___ Material for this exercise
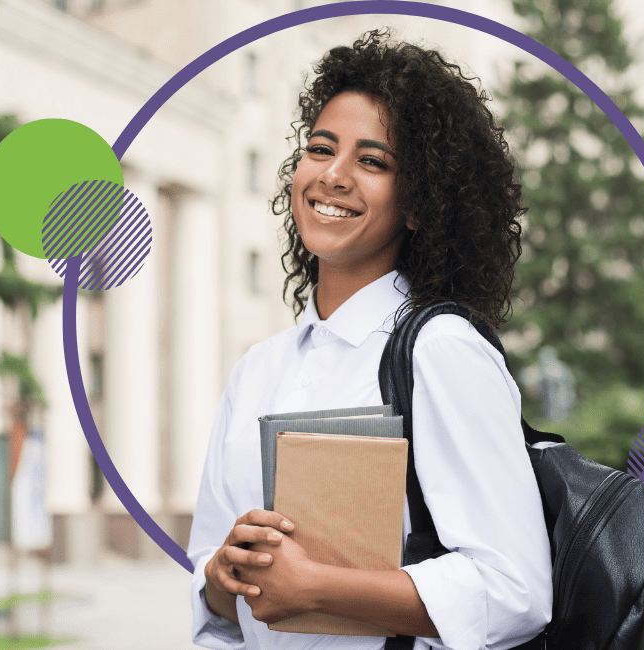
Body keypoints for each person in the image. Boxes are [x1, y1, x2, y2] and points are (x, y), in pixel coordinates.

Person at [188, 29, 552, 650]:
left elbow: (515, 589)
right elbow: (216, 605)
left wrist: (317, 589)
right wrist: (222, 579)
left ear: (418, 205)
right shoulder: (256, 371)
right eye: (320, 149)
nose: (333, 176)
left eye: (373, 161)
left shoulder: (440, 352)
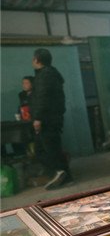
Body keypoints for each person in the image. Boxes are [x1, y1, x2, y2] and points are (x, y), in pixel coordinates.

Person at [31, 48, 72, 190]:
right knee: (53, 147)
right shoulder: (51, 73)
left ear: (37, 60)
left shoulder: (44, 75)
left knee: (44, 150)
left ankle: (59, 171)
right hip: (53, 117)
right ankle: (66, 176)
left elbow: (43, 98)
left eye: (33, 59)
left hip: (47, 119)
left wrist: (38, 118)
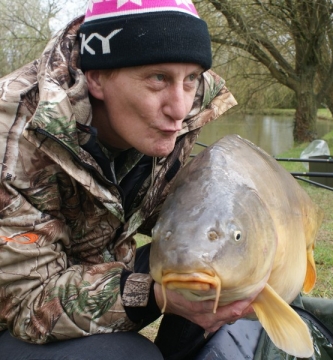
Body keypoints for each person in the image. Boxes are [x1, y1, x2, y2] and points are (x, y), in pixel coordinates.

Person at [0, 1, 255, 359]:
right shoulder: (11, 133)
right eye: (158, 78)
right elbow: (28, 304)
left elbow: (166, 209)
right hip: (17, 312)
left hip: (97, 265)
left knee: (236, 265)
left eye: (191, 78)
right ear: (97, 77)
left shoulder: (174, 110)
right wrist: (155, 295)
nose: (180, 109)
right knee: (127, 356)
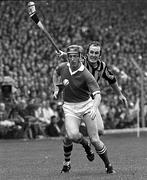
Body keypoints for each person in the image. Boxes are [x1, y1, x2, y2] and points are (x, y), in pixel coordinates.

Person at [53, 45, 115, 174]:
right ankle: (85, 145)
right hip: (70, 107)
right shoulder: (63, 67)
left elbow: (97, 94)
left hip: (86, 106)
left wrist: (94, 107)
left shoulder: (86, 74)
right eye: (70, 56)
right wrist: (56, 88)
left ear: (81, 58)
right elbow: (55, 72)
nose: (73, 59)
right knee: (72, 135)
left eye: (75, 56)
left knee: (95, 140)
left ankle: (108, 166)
______
___ Material for this exercise
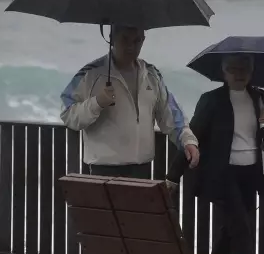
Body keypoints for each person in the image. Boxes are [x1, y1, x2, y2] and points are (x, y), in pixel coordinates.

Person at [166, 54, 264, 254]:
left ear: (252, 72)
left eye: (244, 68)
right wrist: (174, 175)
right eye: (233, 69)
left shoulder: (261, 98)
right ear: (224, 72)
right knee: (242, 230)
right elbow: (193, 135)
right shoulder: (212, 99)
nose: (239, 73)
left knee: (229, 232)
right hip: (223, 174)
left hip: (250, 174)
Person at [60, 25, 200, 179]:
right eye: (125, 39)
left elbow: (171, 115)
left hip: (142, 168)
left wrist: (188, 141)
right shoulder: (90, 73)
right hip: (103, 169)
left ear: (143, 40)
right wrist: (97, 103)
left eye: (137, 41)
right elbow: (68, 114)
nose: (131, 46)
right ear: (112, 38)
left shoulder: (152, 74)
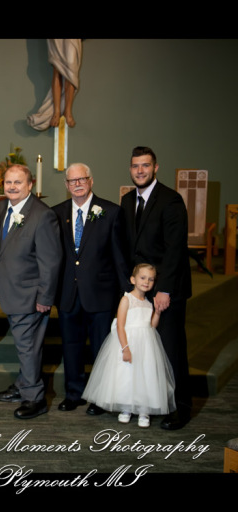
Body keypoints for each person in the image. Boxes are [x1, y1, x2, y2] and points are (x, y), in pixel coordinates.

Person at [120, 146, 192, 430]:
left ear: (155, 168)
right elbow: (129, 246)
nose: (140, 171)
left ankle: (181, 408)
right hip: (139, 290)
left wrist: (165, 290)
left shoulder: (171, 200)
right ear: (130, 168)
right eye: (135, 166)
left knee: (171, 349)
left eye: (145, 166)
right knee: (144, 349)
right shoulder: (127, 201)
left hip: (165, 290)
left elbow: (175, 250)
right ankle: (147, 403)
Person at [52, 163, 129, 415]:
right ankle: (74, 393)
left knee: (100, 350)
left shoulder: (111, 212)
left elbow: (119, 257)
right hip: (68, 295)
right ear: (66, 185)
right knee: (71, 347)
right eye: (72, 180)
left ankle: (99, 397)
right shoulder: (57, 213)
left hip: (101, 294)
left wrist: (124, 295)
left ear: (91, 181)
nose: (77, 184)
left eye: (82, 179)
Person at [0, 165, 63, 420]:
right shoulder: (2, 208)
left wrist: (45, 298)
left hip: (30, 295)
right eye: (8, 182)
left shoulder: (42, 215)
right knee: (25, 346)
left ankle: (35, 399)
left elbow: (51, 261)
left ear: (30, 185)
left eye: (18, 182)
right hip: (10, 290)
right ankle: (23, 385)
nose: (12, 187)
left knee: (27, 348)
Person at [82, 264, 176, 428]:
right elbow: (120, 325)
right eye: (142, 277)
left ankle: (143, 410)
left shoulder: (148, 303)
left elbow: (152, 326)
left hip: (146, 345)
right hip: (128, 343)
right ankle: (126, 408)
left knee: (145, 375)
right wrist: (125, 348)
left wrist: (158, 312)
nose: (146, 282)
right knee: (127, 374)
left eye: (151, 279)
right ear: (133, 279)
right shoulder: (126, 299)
______
Task statement :: From the material above, set down exactly the lines between the line holding "left eye: (145, 166)" and the line holding "right hip: (128, 343)", inclusive. Include nothing else.

Problem solution ::
left eye: (145, 166)
right knee: (144, 349)
right shoulder: (127, 201)
left hip: (165, 290)
left elbow: (175, 250)
right ankle: (147, 403)
Person at [52, 163, 129, 415]:
right ankle: (74, 393)
left knee: (100, 350)
left shoulder: (111, 212)
left elbow: (119, 257)
right hip: (68, 295)
right ear: (66, 185)
right knee: (71, 347)
right eye: (72, 180)
left ankle: (99, 397)
right shoulder: (57, 213)
left hip: (101, 294)
left wrist: (124, 295)
left ear: (91, 181)
nose: (77, 184)
left eye: (82, 179)
Person at [0, 165, 63, 420]:
right shoulder: (2, 208)
left wrist: (45, 298)
left hip: (30, 295)
right eye: (8, 182)
left shoulder: (42, 215)
right knee: (25, 346)
left ankle: (35, 399)
left elbow: (51, 261)
left ear: (30, 185)
left eye: (18, 182)
right hip: (10, 290)
right ankle: (23, 385)
nose: (12, 187)
left knee: (27, 348)
Person at [82, 264, 176, 428]:
right elbow: (120, 325)
right eye: (142, 277)
left ankle: (143, 410)
left shoulder: (148, 303)
left elbow: (152, 326)
left hip: (146, 345)
right hip: (128, 343)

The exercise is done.